Not having a BASI technical exam looming has liberated my skiing and having the opportunity to train the new instructors at Neige Aventure has been a real privilege. They have delivered a variety of great lessons and shared their experiences and knowledge so that the whole group has developed and learnt new things – maybe even when they thought that the training weeks would be a bit dull. I was also able to play and not worry extensively about whether my skiing was always ‘right’ or not. The only pressure was to not fall over. As my mother said when I passed my level 4 technical exam, with the no pressure of ski exams, my confidence is on the up and this is making me push my skiing to improve. I am looking forward to helping prepare those going for their exams in January, taking their first steps on that BASI treadmill for their level 1.

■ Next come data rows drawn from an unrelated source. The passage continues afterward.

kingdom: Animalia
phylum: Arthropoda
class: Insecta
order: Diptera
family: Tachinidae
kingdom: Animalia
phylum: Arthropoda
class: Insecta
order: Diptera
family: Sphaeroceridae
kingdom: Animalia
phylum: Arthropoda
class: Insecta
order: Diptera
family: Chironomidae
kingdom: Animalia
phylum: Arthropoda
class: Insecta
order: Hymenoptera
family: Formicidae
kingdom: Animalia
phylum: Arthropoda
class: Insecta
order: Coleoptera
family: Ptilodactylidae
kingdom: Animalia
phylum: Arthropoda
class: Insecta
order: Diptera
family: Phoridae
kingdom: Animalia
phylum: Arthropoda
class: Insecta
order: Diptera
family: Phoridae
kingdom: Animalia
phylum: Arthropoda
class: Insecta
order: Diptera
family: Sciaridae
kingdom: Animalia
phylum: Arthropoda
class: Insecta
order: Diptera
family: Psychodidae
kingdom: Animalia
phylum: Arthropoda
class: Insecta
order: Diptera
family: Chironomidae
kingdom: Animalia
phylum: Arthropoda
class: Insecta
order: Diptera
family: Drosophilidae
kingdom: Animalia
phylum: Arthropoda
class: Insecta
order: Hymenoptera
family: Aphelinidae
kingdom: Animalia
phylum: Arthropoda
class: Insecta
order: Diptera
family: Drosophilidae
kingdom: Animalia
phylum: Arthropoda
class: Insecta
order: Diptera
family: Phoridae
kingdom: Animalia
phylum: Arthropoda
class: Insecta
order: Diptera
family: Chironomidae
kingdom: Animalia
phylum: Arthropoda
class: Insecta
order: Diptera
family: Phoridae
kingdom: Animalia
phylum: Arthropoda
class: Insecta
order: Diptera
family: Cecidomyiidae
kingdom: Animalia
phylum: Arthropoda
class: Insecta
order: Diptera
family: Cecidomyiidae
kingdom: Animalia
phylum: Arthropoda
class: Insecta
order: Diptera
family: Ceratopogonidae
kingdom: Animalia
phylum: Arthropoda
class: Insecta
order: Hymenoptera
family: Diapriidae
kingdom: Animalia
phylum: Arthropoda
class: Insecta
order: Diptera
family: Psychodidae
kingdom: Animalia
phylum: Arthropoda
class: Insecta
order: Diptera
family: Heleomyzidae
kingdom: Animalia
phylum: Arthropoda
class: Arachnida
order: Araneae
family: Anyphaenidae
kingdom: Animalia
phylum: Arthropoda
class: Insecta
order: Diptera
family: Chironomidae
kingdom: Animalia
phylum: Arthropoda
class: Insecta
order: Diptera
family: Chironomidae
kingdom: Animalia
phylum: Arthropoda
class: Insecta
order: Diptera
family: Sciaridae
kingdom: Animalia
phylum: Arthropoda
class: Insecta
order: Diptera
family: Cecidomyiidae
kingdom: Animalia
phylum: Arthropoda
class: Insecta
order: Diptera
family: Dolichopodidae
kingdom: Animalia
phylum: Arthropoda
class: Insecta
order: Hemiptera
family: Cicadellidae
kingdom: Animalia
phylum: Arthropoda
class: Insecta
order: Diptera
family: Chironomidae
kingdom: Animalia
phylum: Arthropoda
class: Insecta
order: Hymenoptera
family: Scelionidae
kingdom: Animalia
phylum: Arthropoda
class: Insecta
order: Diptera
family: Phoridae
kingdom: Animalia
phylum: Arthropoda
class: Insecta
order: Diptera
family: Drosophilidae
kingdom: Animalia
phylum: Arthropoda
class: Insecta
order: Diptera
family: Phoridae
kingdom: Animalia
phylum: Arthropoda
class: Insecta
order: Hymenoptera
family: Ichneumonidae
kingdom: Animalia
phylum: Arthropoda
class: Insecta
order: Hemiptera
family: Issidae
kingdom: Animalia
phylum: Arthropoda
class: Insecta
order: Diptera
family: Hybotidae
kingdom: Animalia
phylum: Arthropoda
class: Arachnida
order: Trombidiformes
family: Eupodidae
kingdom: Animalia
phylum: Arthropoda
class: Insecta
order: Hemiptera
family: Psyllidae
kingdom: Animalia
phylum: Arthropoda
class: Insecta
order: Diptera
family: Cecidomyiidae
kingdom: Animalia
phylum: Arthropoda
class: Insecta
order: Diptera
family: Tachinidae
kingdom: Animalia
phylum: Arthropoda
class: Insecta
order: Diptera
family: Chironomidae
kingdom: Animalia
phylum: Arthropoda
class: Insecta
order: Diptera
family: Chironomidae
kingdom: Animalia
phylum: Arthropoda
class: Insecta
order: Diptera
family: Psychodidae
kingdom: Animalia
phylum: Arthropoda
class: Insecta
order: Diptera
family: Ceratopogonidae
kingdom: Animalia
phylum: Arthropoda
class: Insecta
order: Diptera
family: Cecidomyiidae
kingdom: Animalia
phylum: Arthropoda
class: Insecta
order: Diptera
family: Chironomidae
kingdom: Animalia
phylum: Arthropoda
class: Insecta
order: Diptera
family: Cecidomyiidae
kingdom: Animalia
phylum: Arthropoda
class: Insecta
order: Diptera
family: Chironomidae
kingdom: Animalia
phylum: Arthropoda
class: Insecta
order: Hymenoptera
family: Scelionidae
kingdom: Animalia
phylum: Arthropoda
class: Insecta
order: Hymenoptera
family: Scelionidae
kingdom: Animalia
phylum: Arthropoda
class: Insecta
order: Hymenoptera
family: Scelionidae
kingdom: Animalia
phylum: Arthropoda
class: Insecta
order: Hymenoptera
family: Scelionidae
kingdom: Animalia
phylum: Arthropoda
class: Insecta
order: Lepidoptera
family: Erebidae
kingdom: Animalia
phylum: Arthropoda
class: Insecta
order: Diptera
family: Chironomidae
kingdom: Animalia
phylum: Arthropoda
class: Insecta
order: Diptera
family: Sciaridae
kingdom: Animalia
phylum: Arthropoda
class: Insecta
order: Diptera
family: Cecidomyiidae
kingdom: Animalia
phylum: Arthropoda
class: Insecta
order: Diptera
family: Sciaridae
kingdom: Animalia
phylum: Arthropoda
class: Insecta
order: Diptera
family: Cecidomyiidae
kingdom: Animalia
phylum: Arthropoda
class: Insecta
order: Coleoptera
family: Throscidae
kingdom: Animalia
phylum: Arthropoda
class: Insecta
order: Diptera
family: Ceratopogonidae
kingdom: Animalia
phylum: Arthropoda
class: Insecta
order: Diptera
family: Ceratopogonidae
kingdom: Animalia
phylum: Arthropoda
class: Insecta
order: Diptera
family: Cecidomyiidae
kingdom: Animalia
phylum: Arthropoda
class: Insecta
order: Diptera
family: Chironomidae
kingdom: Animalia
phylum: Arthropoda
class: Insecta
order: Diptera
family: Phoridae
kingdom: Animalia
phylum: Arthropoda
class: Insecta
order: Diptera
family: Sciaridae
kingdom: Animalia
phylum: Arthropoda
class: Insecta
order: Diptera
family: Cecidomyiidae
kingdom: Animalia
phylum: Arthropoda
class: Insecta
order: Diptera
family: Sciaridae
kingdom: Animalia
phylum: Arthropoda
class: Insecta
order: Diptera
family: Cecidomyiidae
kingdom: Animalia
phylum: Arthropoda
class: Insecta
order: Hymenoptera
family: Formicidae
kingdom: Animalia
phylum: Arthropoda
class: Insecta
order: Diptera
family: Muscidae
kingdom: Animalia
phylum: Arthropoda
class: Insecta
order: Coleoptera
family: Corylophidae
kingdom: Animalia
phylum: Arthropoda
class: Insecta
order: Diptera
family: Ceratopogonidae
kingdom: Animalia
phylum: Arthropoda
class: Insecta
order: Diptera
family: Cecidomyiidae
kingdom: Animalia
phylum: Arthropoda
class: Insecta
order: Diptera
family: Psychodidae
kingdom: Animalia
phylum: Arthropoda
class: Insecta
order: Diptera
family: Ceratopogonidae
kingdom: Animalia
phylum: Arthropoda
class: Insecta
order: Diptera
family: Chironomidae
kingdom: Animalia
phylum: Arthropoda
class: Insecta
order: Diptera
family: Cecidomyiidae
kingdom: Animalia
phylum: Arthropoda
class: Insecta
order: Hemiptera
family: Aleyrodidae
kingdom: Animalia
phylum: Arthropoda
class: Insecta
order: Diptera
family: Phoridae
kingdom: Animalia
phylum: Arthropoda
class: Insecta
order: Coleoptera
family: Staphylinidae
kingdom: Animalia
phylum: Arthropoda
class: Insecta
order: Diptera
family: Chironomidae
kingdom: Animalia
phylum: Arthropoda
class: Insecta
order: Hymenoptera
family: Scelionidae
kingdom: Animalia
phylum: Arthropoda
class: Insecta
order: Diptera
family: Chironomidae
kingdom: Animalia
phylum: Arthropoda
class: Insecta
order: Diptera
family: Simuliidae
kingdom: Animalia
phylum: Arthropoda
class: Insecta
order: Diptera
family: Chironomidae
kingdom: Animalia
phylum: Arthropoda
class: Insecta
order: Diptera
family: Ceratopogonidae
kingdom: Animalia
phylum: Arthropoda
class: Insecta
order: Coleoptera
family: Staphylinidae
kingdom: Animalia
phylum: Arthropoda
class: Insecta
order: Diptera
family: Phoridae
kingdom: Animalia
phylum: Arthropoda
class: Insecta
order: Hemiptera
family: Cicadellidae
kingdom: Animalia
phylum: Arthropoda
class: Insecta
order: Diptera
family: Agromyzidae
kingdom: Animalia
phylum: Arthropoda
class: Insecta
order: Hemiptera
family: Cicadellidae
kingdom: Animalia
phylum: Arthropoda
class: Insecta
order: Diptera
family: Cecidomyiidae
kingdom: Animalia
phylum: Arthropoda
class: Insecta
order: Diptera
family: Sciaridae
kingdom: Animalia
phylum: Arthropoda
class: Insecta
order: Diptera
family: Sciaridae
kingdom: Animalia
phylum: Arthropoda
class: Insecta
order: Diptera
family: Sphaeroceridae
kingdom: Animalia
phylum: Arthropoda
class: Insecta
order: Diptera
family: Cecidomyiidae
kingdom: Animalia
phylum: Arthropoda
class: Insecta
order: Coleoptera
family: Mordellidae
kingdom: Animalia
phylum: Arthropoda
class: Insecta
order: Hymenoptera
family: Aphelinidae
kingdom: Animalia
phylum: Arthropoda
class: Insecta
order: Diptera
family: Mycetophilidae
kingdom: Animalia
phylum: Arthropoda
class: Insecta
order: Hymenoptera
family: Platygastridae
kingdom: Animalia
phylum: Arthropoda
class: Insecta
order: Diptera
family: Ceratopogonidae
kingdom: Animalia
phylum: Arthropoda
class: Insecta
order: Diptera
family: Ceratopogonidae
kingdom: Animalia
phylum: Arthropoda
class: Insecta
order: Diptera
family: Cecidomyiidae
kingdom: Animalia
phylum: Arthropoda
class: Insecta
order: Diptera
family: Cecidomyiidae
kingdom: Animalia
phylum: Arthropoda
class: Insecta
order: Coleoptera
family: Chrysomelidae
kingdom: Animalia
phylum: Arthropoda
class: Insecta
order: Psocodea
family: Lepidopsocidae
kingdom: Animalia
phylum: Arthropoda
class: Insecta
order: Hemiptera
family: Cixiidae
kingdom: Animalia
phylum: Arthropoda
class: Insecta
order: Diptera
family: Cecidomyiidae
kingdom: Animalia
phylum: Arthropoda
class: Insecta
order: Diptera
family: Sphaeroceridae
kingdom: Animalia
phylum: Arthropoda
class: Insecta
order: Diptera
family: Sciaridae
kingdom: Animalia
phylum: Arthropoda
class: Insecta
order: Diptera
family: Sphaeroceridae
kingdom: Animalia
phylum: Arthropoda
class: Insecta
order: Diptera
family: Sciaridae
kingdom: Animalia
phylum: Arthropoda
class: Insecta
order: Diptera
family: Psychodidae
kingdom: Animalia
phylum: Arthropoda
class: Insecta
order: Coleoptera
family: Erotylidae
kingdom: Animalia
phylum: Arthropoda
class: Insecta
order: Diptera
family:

View from the top of Chassoure

View from the top of Chassoure

To thank, and bribe, my lovely group for their patience and participation over the past couple of weeks, I baked them a lovely chocolate Christmas cake with chocolate orange icing.

Christmas chocolate orange cake

Homemade Christmas chocolate orange cake

Happy cake-munching instructors

Happy cake-munching instructors

Snowflakes are forecast for Christmas day – let’s hope it is a white one. Merry Christmas!